Un autentico business che vede l’Italia, e in particolare la Calabria, protagonista assoluta, grazie alla produzione del cedro Diamante (in ebraico Etrog Yanova, dalla città di Genova, attraverso il cui porto in passato questi frutti raggiungevano il resto d’Europa e gli Stati Uniti), che Rabbi Schneer Zalman di Ladi (1745-1812), il fondatore del movimento Chabad, dichiarò essere stato quello usato da Mosè nel deserto la prima volta che la festa di Sukkot fu celebrata.
Tutti gli anni tra luglio e agosto da Israele giungono nella provincia di Cosenza, nei centri di Diamante e Santa Maria del Cedro, numerose delegazioni allo scopo di selezionare i migliori esemplari di questi pregiatissimi frutti, preferiti dagli ebrei più religiosi per la garanzia di non avere mai subito innesti con alberi di limone, grazie alla lunga tradizione di controlli.
Il commercio dei cedri si svolge in buona parte sottobanco e sono moltissimi i rivenditori che li portano in Israele dall’Italia semplicemente chiusi in valigia, per poi smerciarli in nero, come ha raccontato uno di loro, attraverso le pagine del Jerusalem Post qualche giorno fa. Moshe, questo il nome fittizio che gli è stato attribuito, ha aggiunto che per la prima volta, quest’anno aveva deciso di importare regolarmente il carico, ma i suoi etroghìm sono stati irrimediabilmente rovinati dai pesticidi con cui i funzionari del Ministero dell’Agricoltura israeliano li hanno irrorati all’ingresso nel paese, causandogli una perdita di migliaia di dollari.
Proprio per evitare, ciascuno nel nostro piccolo, di buttare via un frutto così pregiato al termine di Sukkot, sono molteplici gli usi suggeriti, dalla marmellata alla scorza candita.
Noi vi proponiamo la ricetta della Torta di Etrog, con l’augurio di proseguire in dolcezza il nuovo anno.
Rossella Tercatin
Ingredienti per la Torta di etrog
Impasto:
1 etrog
Succo di una limetta
190 g di farina
15 g di lievito per dolci
Un pizzico si sale
60 g di margarina
100 g di zucchero
250 ml di succo d’arancia
Glassa:
120 g zucchero a velo vanigliato
1 cucchiaio di succo d’arancio
1 cucchiaio di mistura di scorza e succo preparata per l’impasto.
Preparazione:
– Preriscaldare il forno a 190°.
– Grattare la scorza dell’etrog e poi spremerlo per ottenere tutto il succo possibile.
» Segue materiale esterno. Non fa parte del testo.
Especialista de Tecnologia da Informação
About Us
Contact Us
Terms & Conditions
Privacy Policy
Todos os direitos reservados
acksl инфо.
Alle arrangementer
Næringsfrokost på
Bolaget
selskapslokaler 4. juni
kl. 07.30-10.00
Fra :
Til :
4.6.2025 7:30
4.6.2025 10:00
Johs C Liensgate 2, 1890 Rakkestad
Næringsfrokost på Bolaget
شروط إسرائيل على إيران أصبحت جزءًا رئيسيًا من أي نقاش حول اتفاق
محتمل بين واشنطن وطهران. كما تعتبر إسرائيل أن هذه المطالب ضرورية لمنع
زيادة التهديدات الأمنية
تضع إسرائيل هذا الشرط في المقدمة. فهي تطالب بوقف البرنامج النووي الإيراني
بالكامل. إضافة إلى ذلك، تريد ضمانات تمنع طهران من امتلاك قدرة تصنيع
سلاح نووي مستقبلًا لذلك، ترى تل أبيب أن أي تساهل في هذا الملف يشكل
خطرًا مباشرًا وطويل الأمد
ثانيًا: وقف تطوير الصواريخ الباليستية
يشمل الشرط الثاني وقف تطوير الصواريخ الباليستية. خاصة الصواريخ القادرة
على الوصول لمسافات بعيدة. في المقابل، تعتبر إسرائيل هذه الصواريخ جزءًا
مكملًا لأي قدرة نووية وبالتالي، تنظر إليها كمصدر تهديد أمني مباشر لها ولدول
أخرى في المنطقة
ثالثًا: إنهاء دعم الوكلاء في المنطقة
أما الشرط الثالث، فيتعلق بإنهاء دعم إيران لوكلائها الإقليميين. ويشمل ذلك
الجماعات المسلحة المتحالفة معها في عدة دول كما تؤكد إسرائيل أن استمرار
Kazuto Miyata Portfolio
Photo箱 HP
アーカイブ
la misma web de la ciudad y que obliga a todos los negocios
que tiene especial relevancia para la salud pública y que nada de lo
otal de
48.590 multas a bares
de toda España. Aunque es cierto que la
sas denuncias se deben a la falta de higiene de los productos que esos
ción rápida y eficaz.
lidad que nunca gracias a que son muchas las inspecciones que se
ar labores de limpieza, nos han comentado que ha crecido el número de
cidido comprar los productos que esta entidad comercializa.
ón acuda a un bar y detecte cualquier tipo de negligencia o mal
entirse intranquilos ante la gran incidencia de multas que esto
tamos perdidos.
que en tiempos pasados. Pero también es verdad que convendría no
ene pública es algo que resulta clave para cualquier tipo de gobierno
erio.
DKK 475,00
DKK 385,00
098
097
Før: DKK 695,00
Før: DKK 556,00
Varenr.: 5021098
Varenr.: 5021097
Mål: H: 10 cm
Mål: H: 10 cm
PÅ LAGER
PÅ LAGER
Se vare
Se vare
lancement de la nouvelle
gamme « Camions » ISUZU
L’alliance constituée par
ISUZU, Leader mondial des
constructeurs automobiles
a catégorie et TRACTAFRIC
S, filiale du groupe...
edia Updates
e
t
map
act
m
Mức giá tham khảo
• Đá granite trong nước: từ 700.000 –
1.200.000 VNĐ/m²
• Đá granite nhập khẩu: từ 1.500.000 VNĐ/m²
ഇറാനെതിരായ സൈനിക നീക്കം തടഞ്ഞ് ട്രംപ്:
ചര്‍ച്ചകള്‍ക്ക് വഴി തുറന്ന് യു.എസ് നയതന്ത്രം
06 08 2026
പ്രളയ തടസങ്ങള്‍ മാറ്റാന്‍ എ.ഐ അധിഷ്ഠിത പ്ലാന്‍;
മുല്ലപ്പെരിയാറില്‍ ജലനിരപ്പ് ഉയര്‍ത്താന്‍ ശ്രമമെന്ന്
Mischiare tutto insieme al succo di limetta e di arancio e mettere da parte un cucchiaio della mistura per la glassa.
– Setacciare la farina e aggiungere il sale e il lievito. Montare insieme zucchero e margarina fino a ottenere un composto spumoso. Aggiungerlo alla farina, insieme con la mistura di succhi e scorza, mescolando bene.
– Aggiungere le uova e mescolare fino ad ottenere un impasto omogeneo da versare in una tortiera a cerchio apribile da 24-26 cm di diametro unta con la margarina e infarinata.
– Fare cuocere per 45 minuti in forno già caldo.
– Per la glassa mescolare lo zucchero, il succo d’arancio e la mistura di scorza e succo fino a miscelarli, e versare il tutto sul dolce caldo.